Before he became a star on Twitter, Johnson grinded his way through the sports broadcasting industry. After spending five years at UCLA as a member of the basketball team, Johnson went into sports production.

“I redshirted so I was there for five years, and those five years on campus were awesome. After college ended, I knew I wasn’t really good enough to play in the NBA, didn’t really want to pursue the international route so started working in sports production with FOX Sports and NFL Network,” he said. 

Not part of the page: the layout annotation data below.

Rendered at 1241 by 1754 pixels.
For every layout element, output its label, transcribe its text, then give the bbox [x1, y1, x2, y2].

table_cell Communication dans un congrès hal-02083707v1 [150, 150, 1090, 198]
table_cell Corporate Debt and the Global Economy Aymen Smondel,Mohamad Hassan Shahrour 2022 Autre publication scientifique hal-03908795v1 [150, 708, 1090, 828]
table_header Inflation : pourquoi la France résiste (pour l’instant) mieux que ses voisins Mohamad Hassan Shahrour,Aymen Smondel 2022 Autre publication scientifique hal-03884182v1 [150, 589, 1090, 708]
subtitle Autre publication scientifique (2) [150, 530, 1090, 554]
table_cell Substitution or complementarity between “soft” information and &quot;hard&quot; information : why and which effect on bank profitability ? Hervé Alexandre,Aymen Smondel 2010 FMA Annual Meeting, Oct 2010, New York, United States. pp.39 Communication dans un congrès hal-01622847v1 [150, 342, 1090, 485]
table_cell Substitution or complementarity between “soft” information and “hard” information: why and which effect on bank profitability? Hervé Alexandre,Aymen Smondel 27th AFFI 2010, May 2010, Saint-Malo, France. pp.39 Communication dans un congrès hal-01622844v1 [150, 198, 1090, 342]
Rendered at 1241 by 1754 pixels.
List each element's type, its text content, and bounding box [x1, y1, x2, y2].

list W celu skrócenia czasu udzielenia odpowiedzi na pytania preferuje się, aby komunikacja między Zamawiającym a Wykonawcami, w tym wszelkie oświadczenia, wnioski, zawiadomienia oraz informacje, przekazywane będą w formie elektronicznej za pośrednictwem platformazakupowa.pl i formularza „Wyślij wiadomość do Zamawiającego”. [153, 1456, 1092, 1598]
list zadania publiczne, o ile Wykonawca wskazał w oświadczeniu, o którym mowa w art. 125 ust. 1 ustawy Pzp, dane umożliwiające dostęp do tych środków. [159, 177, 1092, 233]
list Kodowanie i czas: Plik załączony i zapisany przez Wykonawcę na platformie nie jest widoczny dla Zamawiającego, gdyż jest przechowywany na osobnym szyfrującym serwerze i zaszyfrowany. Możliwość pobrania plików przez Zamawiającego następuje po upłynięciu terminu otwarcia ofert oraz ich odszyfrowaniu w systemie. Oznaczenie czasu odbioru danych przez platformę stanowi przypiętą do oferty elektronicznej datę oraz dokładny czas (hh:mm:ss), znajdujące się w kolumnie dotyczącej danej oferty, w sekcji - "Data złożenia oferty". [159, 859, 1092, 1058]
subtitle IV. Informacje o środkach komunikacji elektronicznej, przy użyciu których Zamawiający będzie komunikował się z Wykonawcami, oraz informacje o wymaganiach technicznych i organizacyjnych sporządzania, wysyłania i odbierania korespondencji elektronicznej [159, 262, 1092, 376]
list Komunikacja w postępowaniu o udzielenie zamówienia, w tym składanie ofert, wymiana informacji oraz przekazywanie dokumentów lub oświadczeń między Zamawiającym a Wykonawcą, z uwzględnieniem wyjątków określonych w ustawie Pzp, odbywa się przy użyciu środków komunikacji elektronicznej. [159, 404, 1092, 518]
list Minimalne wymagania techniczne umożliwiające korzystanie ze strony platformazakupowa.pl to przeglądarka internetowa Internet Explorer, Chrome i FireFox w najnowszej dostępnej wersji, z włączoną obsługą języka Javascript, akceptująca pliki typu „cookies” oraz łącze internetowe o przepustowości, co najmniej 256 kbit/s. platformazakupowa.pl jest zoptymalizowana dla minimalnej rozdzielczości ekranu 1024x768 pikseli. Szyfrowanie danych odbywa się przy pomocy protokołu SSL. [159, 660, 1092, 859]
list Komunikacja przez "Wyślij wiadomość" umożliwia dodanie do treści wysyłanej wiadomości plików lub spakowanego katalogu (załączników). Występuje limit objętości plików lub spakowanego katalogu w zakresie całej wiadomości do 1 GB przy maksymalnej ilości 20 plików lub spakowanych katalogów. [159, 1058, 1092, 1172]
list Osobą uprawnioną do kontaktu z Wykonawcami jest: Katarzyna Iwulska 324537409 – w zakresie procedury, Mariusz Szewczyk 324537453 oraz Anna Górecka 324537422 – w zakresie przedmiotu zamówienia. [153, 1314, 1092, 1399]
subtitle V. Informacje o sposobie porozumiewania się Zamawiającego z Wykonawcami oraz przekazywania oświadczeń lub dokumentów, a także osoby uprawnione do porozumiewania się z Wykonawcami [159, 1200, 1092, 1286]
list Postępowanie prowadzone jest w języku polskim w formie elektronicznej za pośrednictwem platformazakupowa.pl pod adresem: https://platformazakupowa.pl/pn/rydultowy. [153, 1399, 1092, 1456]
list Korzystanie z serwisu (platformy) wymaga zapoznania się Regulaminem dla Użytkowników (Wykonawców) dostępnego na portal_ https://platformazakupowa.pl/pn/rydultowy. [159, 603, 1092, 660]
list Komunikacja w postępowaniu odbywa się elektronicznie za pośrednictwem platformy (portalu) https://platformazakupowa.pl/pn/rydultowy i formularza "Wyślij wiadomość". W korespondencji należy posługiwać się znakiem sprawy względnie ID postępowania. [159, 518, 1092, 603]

“Started as a PA at both of those companies. While I was doing that, I was running a website called Jersey Chasers that did a bunch of off-kilter sports-themed content, comparable to a Bleacher Report or some of those other properties now but more urban-skewed focused on Black athletes and Black stories and really a fan and supporter of the athlete as opposed to the institution.”

During Johnson’s 10 years at FOX Sports and NFL Network, he worked on an estimated 25-30 shows before eventually finishing up as a supervising producer of “NFL Game of the Week.” 

Additionally, he produced Jim Rome’s show on Showtime for four seasons, helped with NFL Draft and Scouting Combine coverage and worked on NFL Total Access.

In other words, there was little Johnson didn’t do at FOX Sports and NFL Network.

Johnson got to show his creative side he sold a show to Comedy Central. 

“Was blessed to produce and sell a TV show to Comedy Central called ‘Legends of Chamberlain Heights’ that was based on my career as a bench warmer at UCLA and inspired by my story, and that show ran for two seasons, including the first season being paired up with South Park as the lead-in,” he said.

Johnson’s hands are always full with something he’s working on in addition to maintaining the throne of NBA Twitter. He works on “NBA Twitter Live,” which is a streaming show during select TNT playoff games.

He wrapped producing and writing a show with Ava Duvernay and Michael Starrbury called “Colin in Black and White,” which is based on Colin Kaepernick’s life and should be released in the near future.

Johnson connected with Starrbury instantly because his dad, Marques Johnson, played for the Milwaukee Bucks, and it just so happens that Starrbury is a big Bucks fan.

Starrbury co-created “Legends of Chamberlain Heights” with Johnson, and the two have been friends since.

That led to Johnson’s involvement in the Kaepernick series, which was huge opportunity as a writer.

“He brought me in as one of the writers. It’s a limited series, a different kind of perspective on Kaep’s life and showing how he became the man he is and all the tremendous stuff that he’s doing and the birds that were laid early on in his life,” he said. “Everybody’s super excited about it and to be able to work with Kaep and his team and tell his story was an incredible opportunity and one that I will not ever forget.”

Johnson says Kaepernick was “very hands-on” and “very available,” giving the team of writers and producers great insight, while ensuring the pointed details of his life and story were told correctly. 

With all of the different projects Johnson works on, he doesn’t have much downtime. His day-to-day ranges from doing a writer’s room writing a script with Duvernay to producing his show “Outta Pocket” for Wave to pitching ideas and doing his own content on social media. 

“It’s pretty crazy but I just try to stay even-keel and exercise a lot and balance myself out and not overextend myself in any one particular area,” he said. “But I really only devote 10-15% of my working energy to my social media and Twitter, but I found that’s a good work-life balance in addition to the other stuff I’m doing.

“It’s a lot of different work, my schedule is super, super busy and swamped but I’m a workaholic so I love that component of it and I love making great content with great people.”